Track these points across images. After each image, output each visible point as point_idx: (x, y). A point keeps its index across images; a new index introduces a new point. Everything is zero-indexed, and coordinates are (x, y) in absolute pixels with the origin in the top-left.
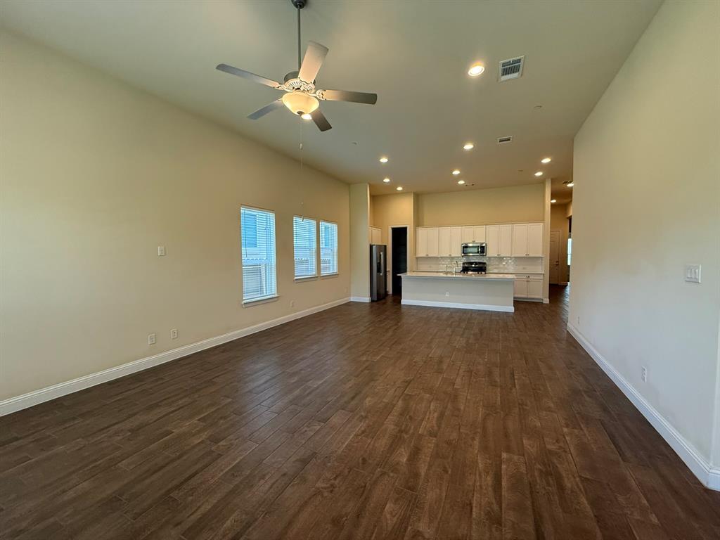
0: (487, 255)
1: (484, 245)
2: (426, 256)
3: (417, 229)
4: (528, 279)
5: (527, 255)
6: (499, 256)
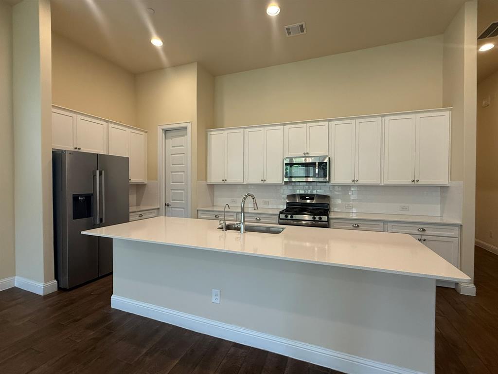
0: (333, 182)
1: (326, 160)
2: (223, 182)
3: (209, 133)
4: (421, 235)
5: (413, 181)
6: (356, 183)
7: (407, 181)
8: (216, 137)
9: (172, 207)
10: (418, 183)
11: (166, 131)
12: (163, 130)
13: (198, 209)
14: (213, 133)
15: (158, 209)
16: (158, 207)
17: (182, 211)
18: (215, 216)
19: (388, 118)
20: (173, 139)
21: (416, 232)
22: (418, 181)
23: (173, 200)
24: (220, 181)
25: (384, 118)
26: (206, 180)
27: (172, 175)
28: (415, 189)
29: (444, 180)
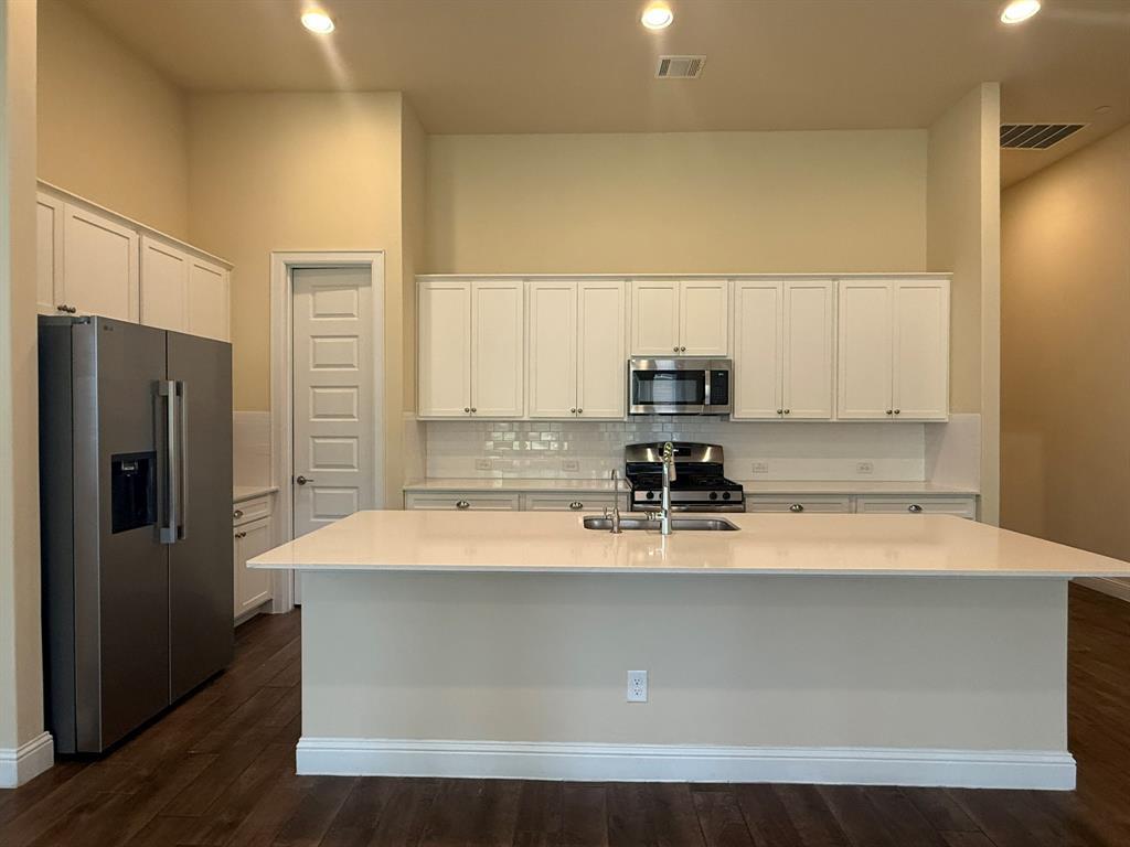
0: (737, 414)
2: (468, 414)
3: (423, 285)
5: (890, 413)
6: (785, 416)
7: (878, 413)
8: (443, 297)
9: (314, 487)
10: (899, 416)
11: (294, 270)
12: (287, 265)
13: (405, 488)
14: (434, 284)
15: (274, 493)
16: (273, 488)
17: (350, 496)
18: (458, 505)
19: (844, 283)
20: (318, 294)
22: (898, 412)
23: (317, 466)
24: (457, 411)
25: (836, 283)
26: (417, 409)
27: (314, 393)
28: (890, 428)
29: (939, 412)
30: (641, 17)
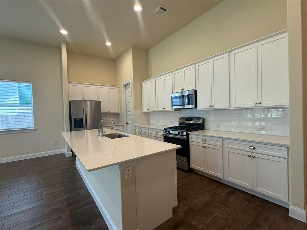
0: (199, 108)
4: (252, 152)
6: (212, 107)
9: (129, 125)
12: (124, 85)
13: (135, 126)
15: (123, 125)
16: (123, 124)
18: (141, 130)
19: (233, 52)
20: (128, 89)
21: (248, 149)
23: (129, 121)
26: (142, 110)
27: (128, 108)
30: (134, 8)
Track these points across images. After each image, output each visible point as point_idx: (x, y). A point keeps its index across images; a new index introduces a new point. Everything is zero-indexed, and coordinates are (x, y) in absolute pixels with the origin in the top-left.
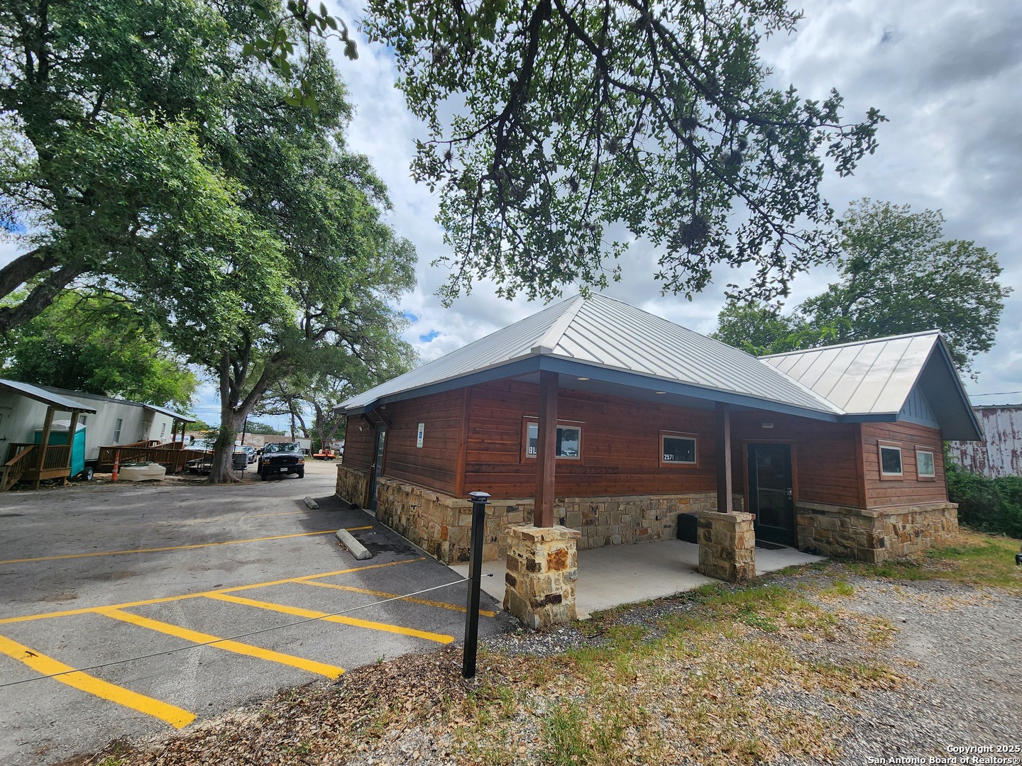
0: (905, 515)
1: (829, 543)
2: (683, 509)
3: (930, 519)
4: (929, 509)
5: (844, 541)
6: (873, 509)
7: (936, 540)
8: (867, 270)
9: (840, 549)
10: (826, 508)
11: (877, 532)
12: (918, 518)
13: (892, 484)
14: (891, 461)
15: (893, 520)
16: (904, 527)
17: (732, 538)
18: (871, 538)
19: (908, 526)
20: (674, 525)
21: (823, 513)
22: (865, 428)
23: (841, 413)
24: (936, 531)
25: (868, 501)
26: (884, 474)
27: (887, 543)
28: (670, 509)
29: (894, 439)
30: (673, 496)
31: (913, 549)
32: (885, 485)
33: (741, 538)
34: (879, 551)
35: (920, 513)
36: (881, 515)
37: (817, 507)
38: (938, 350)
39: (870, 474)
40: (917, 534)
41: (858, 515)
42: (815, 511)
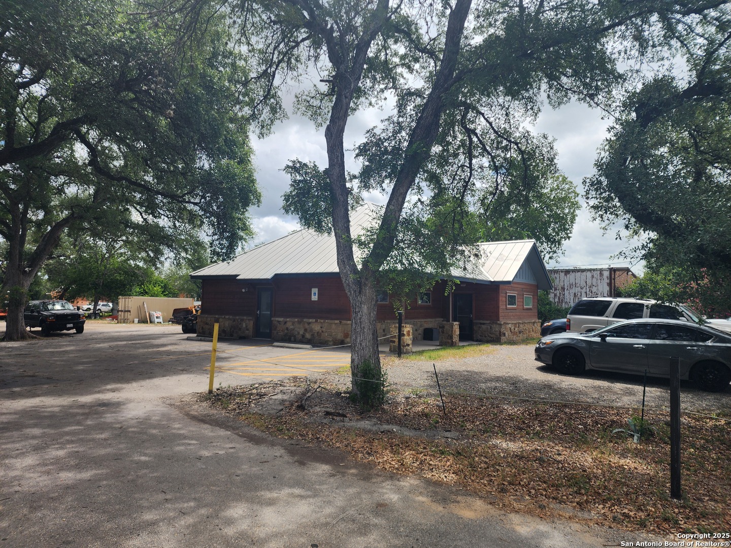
0: (515, 324)
1: (485, 337)
2: (427, 326)
3: (527, 326)
4: (526, 322)
5: (491, 335)
6: (502, 321)
7: (529, 336)
8: (505, 219)
9: (489, 339)
10: (485, 322)
11: (502, 330)
12: (521, 326)
13: (512, 311)
14: (512, 300)
15: (510, 326)
16: (514, 329)
17: (452, 331)
18: (500, 332)
19: (516, 329)
20: (422, 334)
21: (484, 324)
22: (501, 286)
23: (492, 280)
24: (529, 332)
25: (500, 318)
26: (508, 306)
27: (507, 335)
28: (421, 326)
29: (514, 291)
30: (422, 320)
31: (518, 338)
32: (508, 311)
33: (455, 331)
34: (503, 338)
35: (523, 323)
36: (505, 323)
37: (481, 321)
38: (534, 248)
39: (502, 307)
40: (520, 332)
41: (496, 323)
42: (481, 324)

::::::::::

◆ Exercise objective
Print out the complete listing above exactly, dropping each image.

◆ Written response
Track these points across images. After each image, output each visible point as point_idx: (x, y). A point keeps its index across images; a new index introduces a new point. Everything is zero-indexed, and coordinates are (x, y) in absolute pixels with the origin in the top-left.
0: (487, 255)
1: (484, 245)
2: (426, 256)
3: (417, 229)
4: (528, 279)
5: (527, 255)
6: (499, 256)
0: (333, 182)
1: (326, 160)
2: (223, 182)
3: (209, 133)
4: (421, 235)
5: (413, 181)
6: (356, 183)
7: (407, 181)
8: (216, 137)
9: (172, 207)
10: (418, 183)
11: (166, 131)
12: (163, 130)
13: (198, 209)
14: (213, 133)
15: (158, 209)
16: (158, 207)
17: (182, 211)
18: (215, 216)
19: (388, 118)
20: (173, 139)
21: (416, 232)
22: (418, 181)
23: (173, 200)
24: (220, 181)
25: (384, 118)
26: (206, 180)
27: (172, 175)
28: (415, 189)
29: (444, 180)
0: (737, 414)
2: (468, 414)
3: (423, 285)
5: (890, 413)
6: (785, 416)
7: (878, 413)
8: (443, 297)
9: (314, 487)
10: (899, 416)
11: (294, 270)
12: (287, 265)
13: (405, 488)
14: (434, 284)
15: (274, 493)
16: (273, 488)
17: (350, 496)
18: (458, 505)
19: (844, 283)
20: (318, 294)
22: (898, 412)
23: (317, 466)
24: (457, 411)
25: (836, 283)
26: (417, 409)
27: (314, 393)
28: (890, 428)
29: (939, 412)
30: (641, 17)
0: (199, 108)
4: (252, 152)
6: (212, 107)
9: (129, 125)
12: (124, 85)
13: (135, 126)
15: (123, 125)
16: (123, 124)
18: (141, 130)
19: (233, 52)
20: (128, 89)
21: (248, 149)
23: (129, 121)
26: (142, 110)
27: (128, 108)
30: (134, 8)
Track these points across images. After each image, output each visible point as point_idx: (x, y). A point keeps its index across images; a new index introduces a new point. Everything is zero-indexed, and coordinates are (x, y) in absolute pixels with the origin in the top-left.
0: (905, 515)
1: (829, 543)
2: (683, 509)
3: (930, 519)
4: (929, 509)
5: (844, 541)
6: (873, 509)
7: (936, 540)
8: (867, 270)
9: (840, 549)
10: (826, 508)
11: (877, 532)
12: (918, 518)
13: (892, 484)
14: (891, 461)
15: (893, 520)
16: (904, 527)
17: (732, 538)
18: (871, 538)
19: (908, 526)
20: (674, 525)
21: (823, 513)
22: (865, 428)
23: (841, 413)
24: (936, 531)
25: (868, 501)
26: (884, 474)
27: (887, 543)
28: (670, 509)
29: (894, 439)
30: (673, 496)
31: (913, 549)
32: (885, 485)
33: (741, 538)
34: (879, 551)
35: (920, 513)
36: (881, 515)
37: (817, 507)
38: (938, 350)
39: (870, 474)
40: (917, 534)
41: (858, 515)
42: (815, 511)
0: (515, 324)
1: (485, 337)
2: (427, 326)
3: (527, 326)
4: (526, 322)
5: (491, 335)
6: (502, 321)
7: (529, 336)
8: (505, 219)
9: (489, 339)
10: (485, 322)
11: (502, 330)
12: (521, 326)
13: (512, 311)
14: (512, 300)
15: (510, 326)
16: (514, 329)
17: (452, 331)
18: (500, 332)
19: (516, 329)
20: (422, 334)
21: (484, 324)
22: (501, 286)
23: (492, 280)
24: (529, 332)
25: (500, 318)
26: (508, 306)
27: (507, 335)
28: (421, 326)
29: (514, 291)
30: (422, 320)
31: (518, 338)
32: (508, 311)
33: (455, 331)
34: (503, 338)
35: (523, 323)
36: (505, 323)
37: (481, 321)
38: (534, 248)
39: (502, 307)
40: (520, 332)
41: (496, 323)
42: (481, 324)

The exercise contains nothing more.